- Born: April 14, 1993 (age 33) New Orleans, Louisiana
- Genres: R&B, pop
- Occupation: Singer
- Instrument: Singing
- Years active: 2013–present

= Burnell Taylor =

American singer

Burnell Taylor (born April 14, 1993) is an American singer, who came in seventh place on the twelfth season of American Idol.

==Early life==
Burnell Taylor was born on April 14, 1993, in from New Orleans, Louisiana. He graduated from Sarah T. Reed High School in 2011. He and his family were survivors of Hurricane Katrina.

==American Idol==

Taylor auditioned in Baton Rouge, singing "I'm Here". He performed the same song during the semifinals and made it to the top 10. During the top 10, 9, and 8 weeks, he was favored by judges and Jimmy Iovine (when compared to the other boys). He received the lowest number of votes after his top 7 performance of "You Give Love a Bad Name" by Bon Jovi, and was sent home on April 4, 2013, after the judges decided against using their "Judges' Save" power.

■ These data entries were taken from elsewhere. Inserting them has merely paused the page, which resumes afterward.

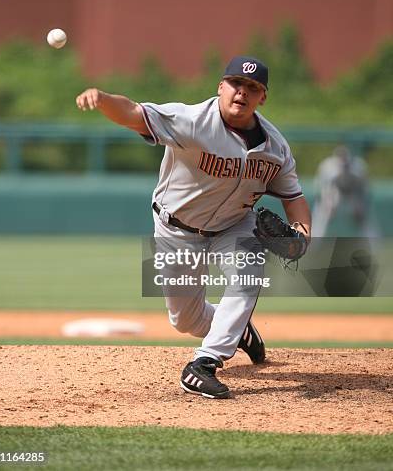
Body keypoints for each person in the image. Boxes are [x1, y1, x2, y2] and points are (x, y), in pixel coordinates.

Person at [76, 56, 311, 399]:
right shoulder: (192, 121)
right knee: (185, 320)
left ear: (263, 97)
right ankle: (238, 331)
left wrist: (302, 232)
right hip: (176, 229)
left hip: (235, 224)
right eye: (235, 84)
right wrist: (104, 100)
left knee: (247, 277)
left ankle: (203, 364)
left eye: (253, 88)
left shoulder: (275, 148)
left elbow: (294, 197)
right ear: (220, 87)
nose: (242, 93)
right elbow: (134, 114)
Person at [311, 145, 370, 237]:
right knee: (321, 217)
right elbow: (321, 186)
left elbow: (364, 187)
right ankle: (312, 243)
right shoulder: (328, 165)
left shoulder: (358, 165)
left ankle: (375, 245)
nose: (343, 159)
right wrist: (327, 202)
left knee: (364, 219)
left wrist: (360, 204)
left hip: (352, 194)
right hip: (334, 193)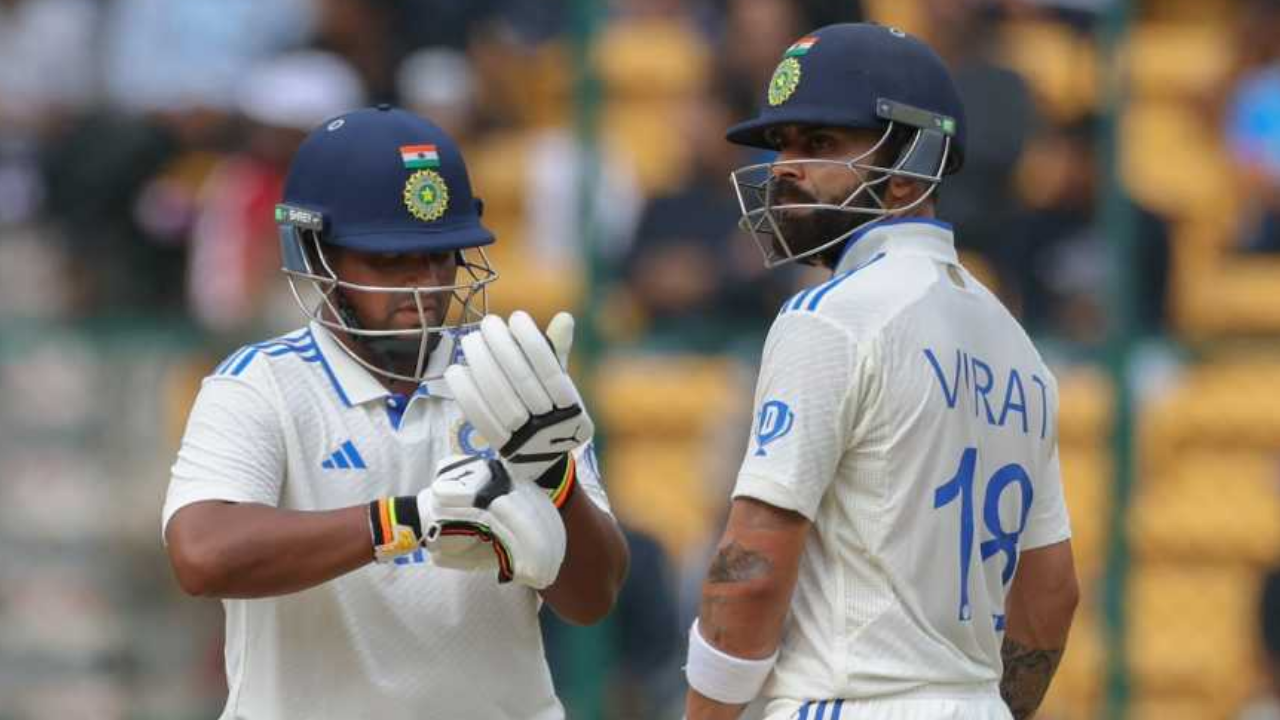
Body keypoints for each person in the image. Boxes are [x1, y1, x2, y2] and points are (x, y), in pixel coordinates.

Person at [161, 105, 629, 719]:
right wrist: (410, 518)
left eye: (442, 256)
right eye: (390, 260)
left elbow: (593, 597)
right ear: (318, 256)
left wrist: (556, 481)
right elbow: (202, 555)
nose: (425, 287)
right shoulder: (259, 385)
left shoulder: (510, 375)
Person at [683, 24, 1079, 720]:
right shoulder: (1020, 350)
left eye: (821, 144)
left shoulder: (830, 317)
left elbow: (750, 565)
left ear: (910, 169)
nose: (784, 168)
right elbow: (1051, 595)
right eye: (783, 146)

===Performances and results===

| Episode | Theme | Song choice | Original artist | Order # | Result |
| Audition | Auditioner's choice | "I'm Here" | LaChanze | N/A | Advanced |
| Hollywood Round, part 1 | A Capella | Not aired |  | N/A | Advanced |
| Hollywood Round, part 2 | Group performance | "Some Kind of Wonderful" | Soul Brothers Six | N/A | Advanced |
| Hollywood Round, part 3 | Solo | "Jar of Hearts" | Christina Perri | N/A | Advanced |
| Las Vegas Round | Personal choice | "This Time" | John Legend | 8 | Advanced |
| Top 20 (10 men) | Personal choice | "I'm Here" | LaChanze | 5 | Advanced |
| Top 10 reveal | Victory song | "Ready for Love" | India.Arie | 2 | N/A |
| Top 10 | Music of the American Idols | "Flying Without Wings" | Westlife | 9 | Safe (7th) |
| Top 9 | The Beatles | "Let It Be" | The Beatles | 2 | Safe |
| Top 8 | Music of Motor City | Solo "My Cherie Amour" | Stevie Wonder | 7 | Bottom 3^{1} |
| Trio "I Can't Help Myself (Sugar Pie Honey Bunch)" with Lazaro Arbos and Devin Velez | Four Tops | 10 |
| Top 7 | Rock | Solo "You Give Love a Bad Name" | Bon Jovi | 1 | Eliminated |
| Duet "The Letter" with Candice Glover | The Box Tops | 4 |

- When Ryan Seacrest announced the results for this particular night, Taylor was among the bottom three, but was declared safe first.

==Post-Idol==
Taylor took part in the American Idols LIVE! Tour 2013 from July 19 and to August 31, 2013. He performed with Nicki Minaj on her song "Pills N Potion" at the 2014 BET Awards on June 29, 2014.